And The Weak Suffer What They Must? by Yanis Varoufakis

27384105Yanis Varoufakis was the Greek Minister of Finance for five months in 2015,  for the left wing anti-austerity party Syriza, before resigning over the result of a referendum on a further financial bailout (he was against).  More than that, he was and is a successful academic economist.  He had already thrown his oar into the EU debt crisis with what he called A Modest Proposal, co-written with a former British Labour party MP and an American ecnomist.  That proposal appears in the appendix of this book.  While he was writing up a popular account of the crisis and his proposal, he suddenly found himself elected and playing a much more active role in the proceedings.

With all that in mind, this is hardly an unbiased account, and Varoufakis does plenty of the dramatics and grandstanding that he is known for.  At times in the book he presents himself as naive and well-meaning, but you feel he would have to be impossibly so (and completely unaware of the history he describes in the book).  Aside from this dis-ingenuousness, he is a very compelling writer.  The topic is dry but his graphic style of writing makes it exciting – for instance, he describes Greece’s series of debts and forced loans as “fiscal waterboarding”.  It is over the topic, but he’s a passionate man.

He starts, after a childhood story, with an explanation of the Nixon Shock and Bretton Woods.  Both of which were new to me.  From there he builds a picture of inter-country finance and the problems with currency exchange (more interesting than it sounds).  He then traces the history of the Euro through the antagonism and scheming between the French and German governments, and between the German government and the Bundesbank.  There are plenty of broad brush statements, which would be an interesting discussion in and of themselves – for example, suggesting that the removal of powers from democratic organisations to technocratic ones is the cause of our current poor crop of politicians.

With the ongoing news of Trump’s economic moves against Turkey, one thing that stood out was that all this financial “co-operation” so often read like war by other means.  The author plays up to this, of course, taking his title from Thucydides’ account of the Peloponnesian War.  It was a bit depressing to read about the open anger and plans to “punish” countries as an example to others.  I know these are generalisations and there are factions and factions within the EU and within national governments.  Varoufakis is very much on one side of the argument and I kept thinking that it would be interesting to read a book from the other point of view; but perhaps it wouldn’t.  Varoufakis is a very, very good writer.

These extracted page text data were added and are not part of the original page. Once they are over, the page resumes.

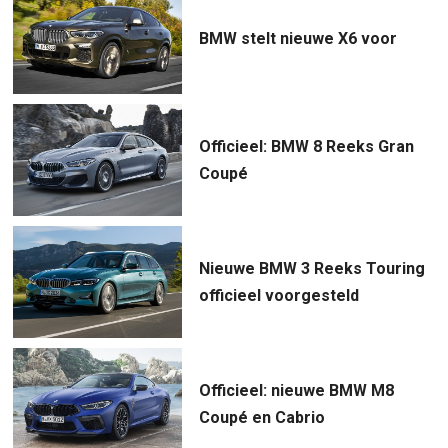
BMW stelt nieuwe X6 voor
Officieel: BMW 8 Reeks Gran
Coupé
Nieuwe BMW 3 Reeks Touring
officieel voorgesteld
Officieel: nieuwe BMW M8
Coupé en Cabrio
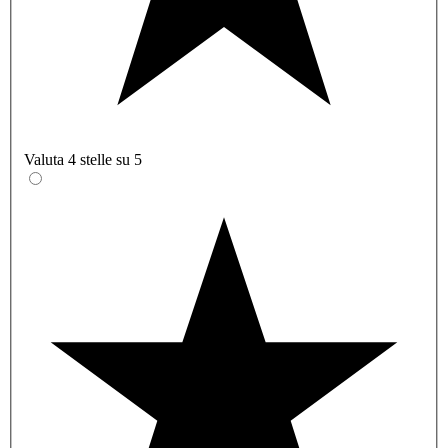
Valuta 4 stelle su 5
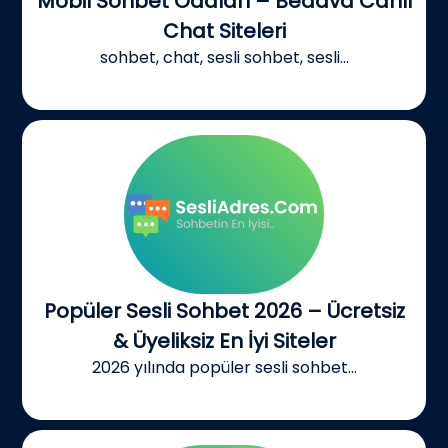
Mobil Sohbet Odaları – Bedava Canlı
Chat Siteleri
sohbet, chat, sesli sohbet, sesli...
Popüler Sesli Sohbet 2026 – Ücretsiz
& Üyeliksiz En İyi Siteler
2026 yılında popüler sesli sohbet...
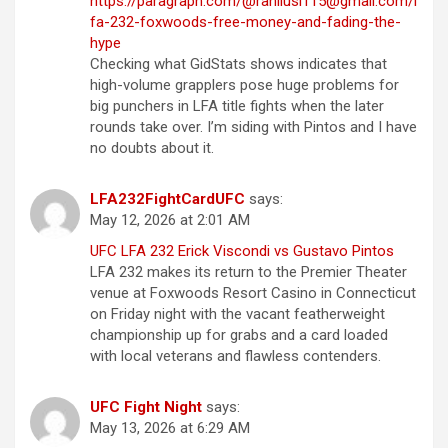
https://paragraph.com/@rahilusi115@gmail.com/l
fa-232-foxwoods-free-money-and-fading-the-
hype
Checking what GidStats shows indicates that
high-volume grapplers pose huge problems for
big punchers in LFA title fights when the later
rounds take over. I’m siding with Pintos and I have
no doubts about it.
LFA232FightCardUFC
says:
May 12, 2026 at 2:01 AM
UFC LFA 232 Erick Viscondi vs Gustavo Pintos
LFA 232 makes its return to the Premier Theater
venue at Foxwoods Resort Casino in Connecticut
on Friday night with the vacant featherweight
championship up for grabs and a card loaded
with local veterans and flawless contenders.
UFC Fight Night
says:
May 13, 2026 at 6:29 AM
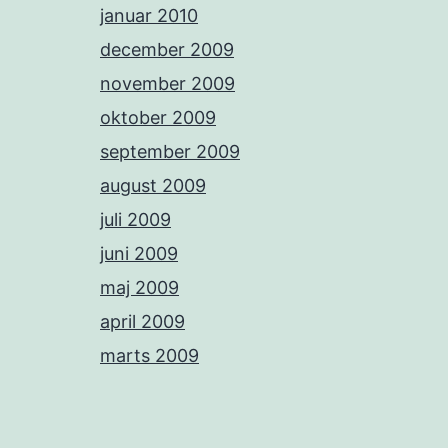
januar 2010
december 2009
november 2009
oktober 2009
september 2009
august 2009
juli 2009
juni 2009
maj 2009
april 2009
marts 2009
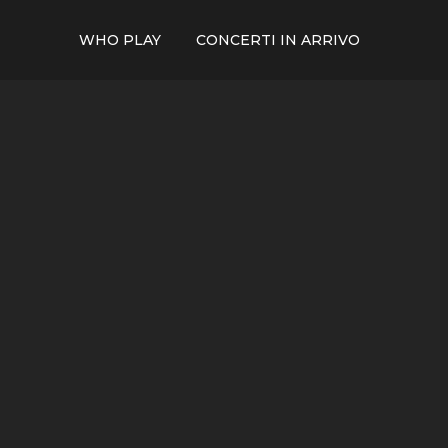
WHO PLAY
CONCERTI IN ARRIVO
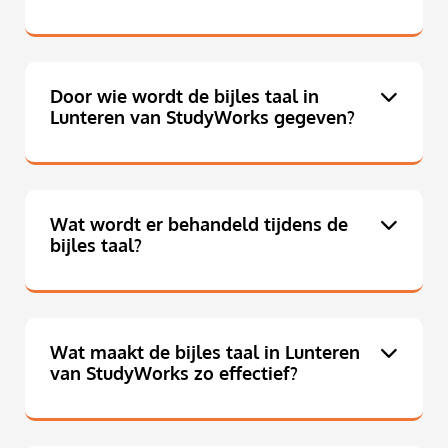
Door wie wordt de bijles taal in
Lunteren van StudyWorks gegeven?
Wat wordt er behandeld tijdens de
bijles taal?
Wat maakt de bijles taal in Lunteren
van StudyWorks zo effectief?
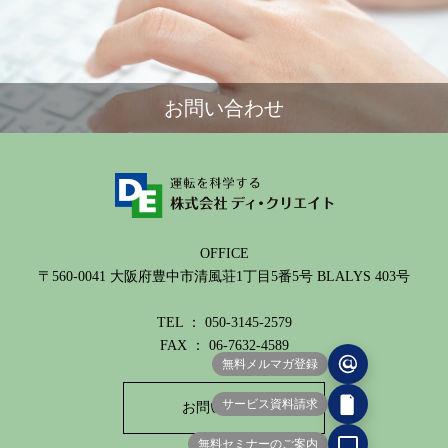
お問い合わせ
OFFICE
〒560-0041 大阪府豊中市清風荘1丁目5番5号 BLALYS 403号
TEL ： 050-3145-2579
FAX ： 06-7632-4589
無料メルマガ登録
サービス資料請求
お問い合わせ
無料セミナーのご案内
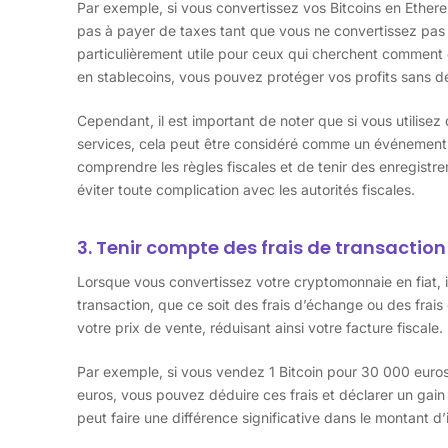
Par exemple, si vous convertissez vos Bitcoins en Ether
pas à payer de taxes tant que vous ne convertissez pas 
particulièrement utile pour ceux qui cherchent comment é
en stablecoins, vous pouvez protéger vos profits sans d
Cependant, il est important de noter que si vous utilise
services, cela peut être considéré comme un événement t
comprendre les règles fiscales et de tenir des enregistr
éviter toute complication avec les autorités fiscales.
3. Tenir compte des frais de transaction
Lorsque vous convertissez votre cryptomonnaie en fiat, i
transaction, que ce soit des frais d’échange ou des frais
votre prix de vente, réduisant ainsi votre facture fiscale.
Par exemple, si vous vendez 1 Bitcoin pour 30 000 euros 
euros, vous pouvez déduire ces frais et déclarer un gai
peut faire une différence significative dans le montant 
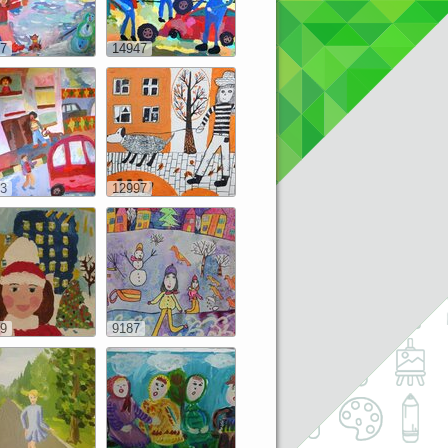
7
14947
3
12997
9
9187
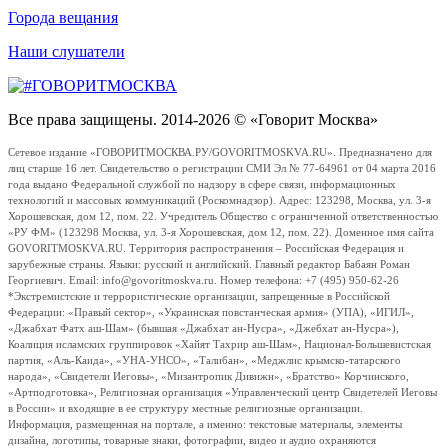
Города вещания
Наши слушатели
Все права защищены. 2014-2026 © «Говорит Москва»
Сетевое издание «ГОВОРИТМОСКВА.РУ/GOVORITMOSKVA.RU». Предназначено для
лиц старше 16 лет. Свидетельство о регистрации СМИ Эл № 77-64961 от 04 марта 2016
года выдано Федеральной службой по надзору в сфере связи, информационных
технологий и массовых коммуникаций (Роскомнадзор). Адрес: 123298, Москва, ул. 3-я
Хорошевская, дом 12, пом. 22. Учредитель Общество с ограниченной ответственностью
«РУ ФМ» (123298 Москва, ул. 3-я Хорошевская, дом 12, пом. 22). Доменное имя сайта
GOVORITMOSKVA.RU. Территория распространения – Российская Федерация и
зарубежные страны. Языки: русский и английский. Главный редактор Бабаян Роман
Георгиевич. Email: info@govoritmoskva.ru. Номер телефона: +7 (495) 950-62-26
*Экстремистские и террористические организации, запрещенные в Российской
Федерации: «Правый сектор», «Украинская повстанческая армия» (УПА), «ИГИЛ»,
«Джабхат Фатх аш-Шам» (бывшая «Джабхат ан-Нусра», «Джебхат ан-Нусра»),
Коалиция исламских группировок «Хайят Тахрир аш-Шам», Национал-Большевистская
партия, «Аль-Каида», «УНА-УНСО», «Талибан», «Меджлис крымско-татарского
народа», «Свидетели Иеговы», «Мизантропик Дивижн», «Братство» Корчинского,
«Артподготовка», Религиозная организация «Управленческий центр Свидетелей Иеговы
в России» и входящие в ее структуру местные религиозные организации.
Информация, размещенная на портале, а именно: текстовые материалы, элементы
дизайна, логотипы, товарные знаки, фотографии, видео и аудио охраняются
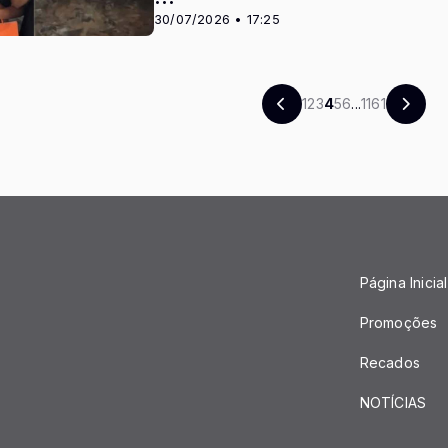
30/07/2026 • 17:25
1
2
3
4
5
6
...
1161
Página Inicial
Promoções
Recados
NOTÍCIAS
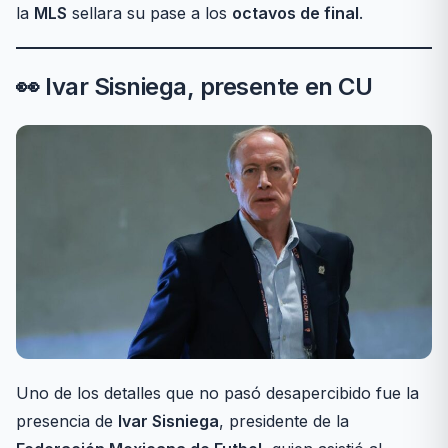
la
MLS
sellara su pase a los
octavos de final
.
👀 Ivar Sisniega, presente en CU
Uno de los detalles que no pasó desapercibido fue la
presencia de
Ivar Sisniega
, presidente de la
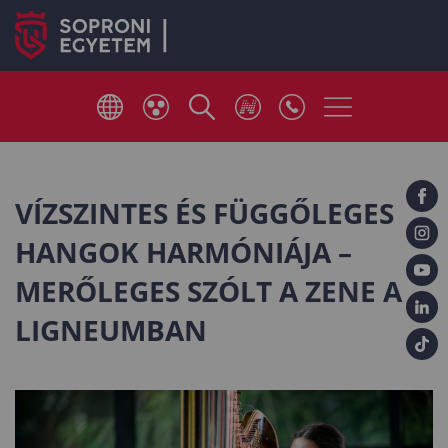
VÍZSZINTES ÉS FÜGGŐLEGES
HANGOK HARMÓNIÁJA –
MERŐLEGES SZÓLT A ZENE A
LIGNEUMBAN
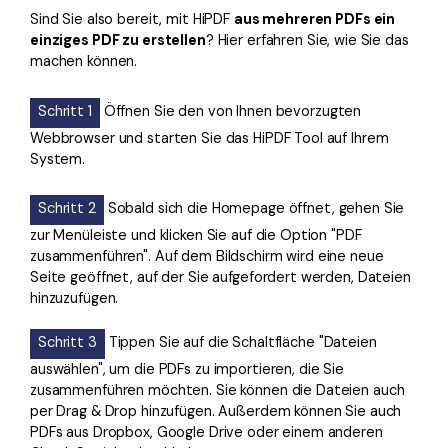
Sind Sie also bereit, mit HiPDF
aus mehreren PDFs ein
einziges PDF zu erstellen
? Hier erfahren Sie, wie Sie das
machen können.
Schritt 1
Öffnen Sie den von Ihnen bevorzugten
Webbrowser und starten Sie das HiPDF Tool auf Ihrem
System.
Schritt 2
Sobald sich die Homepage öffnet, gehen Sie
zur Menüleiste und klicken Sie auf die Option "PDF
zusammenführen". Auf dem Bildschirm wird eine neue
Seite geöffnet, auf der Sie aufgefordert werden, Dateien
hinzuzufügen.
Schritt 3
Tippen Sie auf die Schaltfläche "Dateien
auswählen", um die PDFs zu importieren, die Sie
zusammenführen möchten. Sie können die Dateien auch
per Drag & Drop hinzufügen. Außerdem können Sie auch
PDFs aus Dropbox, Google Drive oder einem anderen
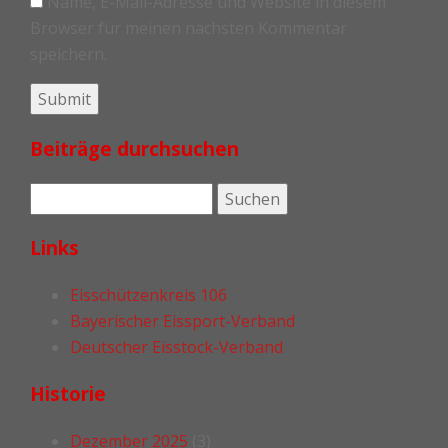
Name, E-Mail-Adresse und Website in diesem
Browser für meinen nächsten Kommentar
speichern.
Beiträge durchsuchen
Links
Eisschützenkreis 106
Bayerischer Eissport-Verband
Deutscher Eisstock-Verband
Historie
Dezember 2025
(3)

The Inheritance of Rome by Chris Wickham

61blm-ko2bzl-_sx325_bo1204203200_There’s sometimes a bit of a paradox as you look closer and closer into an event or period in history.  The end of the Roman empire can a great example of this – classically it was thought that the empire (and indeed civilization) came to a crashing halt under waves of barbarian invasions, but as historians have looked more closely at the years, decades and even centuries after they see all sorts of continuity.  Often the same type of people were running things, often using the same methods.  People living through these world changing events may not have realized they were quite so defining.  Yet living standards did fall, economically things declined, the quality of items found by archaeologists drops.  How do you trace a middle path that can account for both sides of the argument?

For Chris Wickham, you do it very carefully.  In this book Wickham tries to summarize european history between 400 and 1000 A.D. (including the Byzantines and Islam) while constantly stressing that there is no overarching story or end point.  At times this begs the question, why put it all together in one book?  But Wickham does piece together certain themes throughout the book – the influence of Rome on these successor states and how they continued or broke away from the old ways of doing things.

Despite all the ambiguity, Wickham seems authoritative (on Latin Christendom at least).  The range of anecdotes, analysis and information is breathtaking; and where there is nothing to go on, Wickham is explaining that as well.  The painstakingly precise style means that it isn’t always an easy read, but it does feel worthwhile.  It may help that my podcast listening had recently taken me to Patrick Wyman‘s podcasts, and he stresses very similar continuities.

Perversely, the sheer scale and depth of the book actually helps.  A look into the political procedures of one kingdom might be dry and difficult to follow; but repeated over multiple kingdoms, regions and cultures it starts to become understandable.  This comparison seems to justify Wickham’s scope for the book:  Why include Islamic empires?  Why even include outlying regions of Europe like Ireland or Scandinavia?  Because these shine light on the successor kingdoms to Rome that could otherwise be the focus of a more conventional book.